Text —
============================================================

# Another Plant ID?



## Piyoteru (Apr 17, 2014)

I've had this plant for a long time, but I still can't figure out what it is. Several months ago I bought this stem plant from PetBarn labeled as "Pink Baby Tears". At first it looked like a bacopa, with large oval/round leaves that come protrude from the stem in pairs (so it's like two leaves, space, two leaves etc). The leaves had a faint pinkish tinge but was mostly light green. You can see the old leaves in image 3. All the new growth looks different though, it's less oval like and more narrow. It doesn't look like the bacopa pictures I have seen. Anyone have any idea what species of plant this could be? Someone elsewhere suggested Ludwigia.

It's so bothersome when pet stores don't properly label plants. There are at least 3 different kinds of aquatic plants called "Pink Baby Tears".

1.http://i61.tinypic.com/1zvwc5l.jpg
2.http://i62.tinypic.com/10rpd1f.jpg
3.http://33.media.tumblr.com/a321439e0838d59efa2fd4b0526a4c1b/tumblr_nc2kcb6Yec1qe32rco5_1280.jpg
4.http://33.media.tumblr.com/d46fc1e52e38f1a7882266be0ed517eb/tumblr_nc2kcb6Yec1qe32rco1_1280.jpg

Thanks!


----------



## BettaMummy87 (Jul 26, 2014)

I'd say a lindernia, as I know they can root out into the water like in one of those pics. Maybe a lindernia rotundiflora?










There is also a varigated form of the lindernia, which may be why it had that pink tinge you mentioned.  
Lindernia sp. 'India'


----------



## Piyoteru (Apr 17, 2014)

It certainly looks a bit like Lindernia sp. 'India', though after digging around a bit- the young growth on my plant is much more narrow leafed than this variety. The veins on the leaves are arranged differently, Linderna leaves have a series of veins running from the base to the end of the leaf. My plant has leaves with one slightly thicker vein through the middle of the leaf and smaller veins branching of it (kind of like how people normally draw a leaf).

Thanks for the input though!


----------



## Romad (Jun 28, 2009)

First thing that came to mind for me was Moneywort. Have you compared to that?


----------



## lilnaugrim (Mar 27, 2013)

How big or small is this plant?

EDIT: last pic isn't loading for me >.<


----------



## Piyoteru (Apr 17, 2014)

I have looked at moneywort (I refer to it as a bacopa), though I'm not sure if there is a pink variety- a search hasn't turned up anything for me. There is a plant called Bacopa Floribunda that is native to my country and is sold as "Pink Baby Tears"- but there are so few pictures of it and it's sold from one website with an intense crimson colour. Here's where I found it: https://www.livefish.com.au/pink-baby-tears-bunch.html
It could be this plant, just looking very different in my tank's conditions. The pink was very faint, even at the store I bought it from.

============================================================

Collected data —
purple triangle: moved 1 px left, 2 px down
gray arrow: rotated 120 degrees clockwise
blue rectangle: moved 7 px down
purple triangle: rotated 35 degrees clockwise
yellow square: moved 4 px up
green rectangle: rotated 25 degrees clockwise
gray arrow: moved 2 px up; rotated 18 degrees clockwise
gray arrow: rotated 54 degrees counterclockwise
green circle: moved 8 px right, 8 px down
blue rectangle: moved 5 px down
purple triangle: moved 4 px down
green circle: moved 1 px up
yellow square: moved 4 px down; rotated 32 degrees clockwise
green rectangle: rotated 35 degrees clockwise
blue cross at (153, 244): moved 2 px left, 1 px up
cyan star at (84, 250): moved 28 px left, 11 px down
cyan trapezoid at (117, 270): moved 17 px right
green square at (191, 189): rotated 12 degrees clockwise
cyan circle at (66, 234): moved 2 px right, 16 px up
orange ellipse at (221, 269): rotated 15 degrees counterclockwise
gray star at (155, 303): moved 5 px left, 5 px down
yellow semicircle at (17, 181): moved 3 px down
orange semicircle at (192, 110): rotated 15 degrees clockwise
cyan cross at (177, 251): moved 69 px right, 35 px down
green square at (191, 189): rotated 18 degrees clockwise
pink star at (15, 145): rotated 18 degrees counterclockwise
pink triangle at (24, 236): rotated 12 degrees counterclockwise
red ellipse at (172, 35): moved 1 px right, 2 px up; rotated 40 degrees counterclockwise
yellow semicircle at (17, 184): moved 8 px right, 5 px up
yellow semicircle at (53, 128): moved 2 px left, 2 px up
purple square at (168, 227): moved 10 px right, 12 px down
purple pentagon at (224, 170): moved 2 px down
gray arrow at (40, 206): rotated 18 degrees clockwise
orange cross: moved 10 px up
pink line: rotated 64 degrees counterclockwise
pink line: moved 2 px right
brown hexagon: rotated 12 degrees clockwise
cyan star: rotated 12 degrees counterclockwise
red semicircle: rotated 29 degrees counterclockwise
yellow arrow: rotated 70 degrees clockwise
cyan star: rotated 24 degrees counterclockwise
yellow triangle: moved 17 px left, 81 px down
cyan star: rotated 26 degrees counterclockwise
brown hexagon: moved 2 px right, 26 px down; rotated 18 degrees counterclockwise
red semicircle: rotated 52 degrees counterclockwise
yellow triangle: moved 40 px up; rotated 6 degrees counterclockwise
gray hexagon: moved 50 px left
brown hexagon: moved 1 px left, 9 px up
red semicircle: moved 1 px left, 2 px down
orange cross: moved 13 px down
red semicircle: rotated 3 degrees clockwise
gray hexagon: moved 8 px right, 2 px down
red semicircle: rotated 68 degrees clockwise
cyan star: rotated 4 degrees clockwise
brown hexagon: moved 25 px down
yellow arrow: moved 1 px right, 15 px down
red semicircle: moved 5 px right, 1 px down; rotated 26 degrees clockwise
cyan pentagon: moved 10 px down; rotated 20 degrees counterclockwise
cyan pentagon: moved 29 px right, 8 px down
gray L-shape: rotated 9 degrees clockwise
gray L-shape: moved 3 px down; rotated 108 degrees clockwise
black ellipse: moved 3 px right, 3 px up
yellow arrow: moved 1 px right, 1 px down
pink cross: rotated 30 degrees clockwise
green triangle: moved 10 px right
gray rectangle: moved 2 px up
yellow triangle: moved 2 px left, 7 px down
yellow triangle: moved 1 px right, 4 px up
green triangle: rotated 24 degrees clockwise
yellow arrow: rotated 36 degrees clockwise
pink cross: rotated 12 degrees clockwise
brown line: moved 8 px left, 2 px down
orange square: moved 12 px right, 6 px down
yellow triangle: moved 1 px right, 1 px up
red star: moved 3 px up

============================================================

Set of tasks —
**1)** In the plant ID thread, copy everything from "I have looked" down to "bought it from.", renaming "moneywort" as "creeping Jenny".
**2)** In the plant ID thread, which store sold the original poster the stem plant?

Responses in order —
**1)**
I have looked at creeping Jenny (I refer to it as a bacopa), though I'm not sure if there is a pink variety- a search hasn't turned up anything for me. There is a plant called Bacopa Floribunda that is native to my country and is sold as "Pink Baby Tears"- but there are so few pictures of it and it's sold from one website with an intense crimson colour. Here's where I found it: https://www.livefish.com.au/pink-baby-tears-bunch.html
It could be this plant, just looking very different in my tank's conditions. The pink was very faint, even at the store I bought it from.

**2)** PetBarn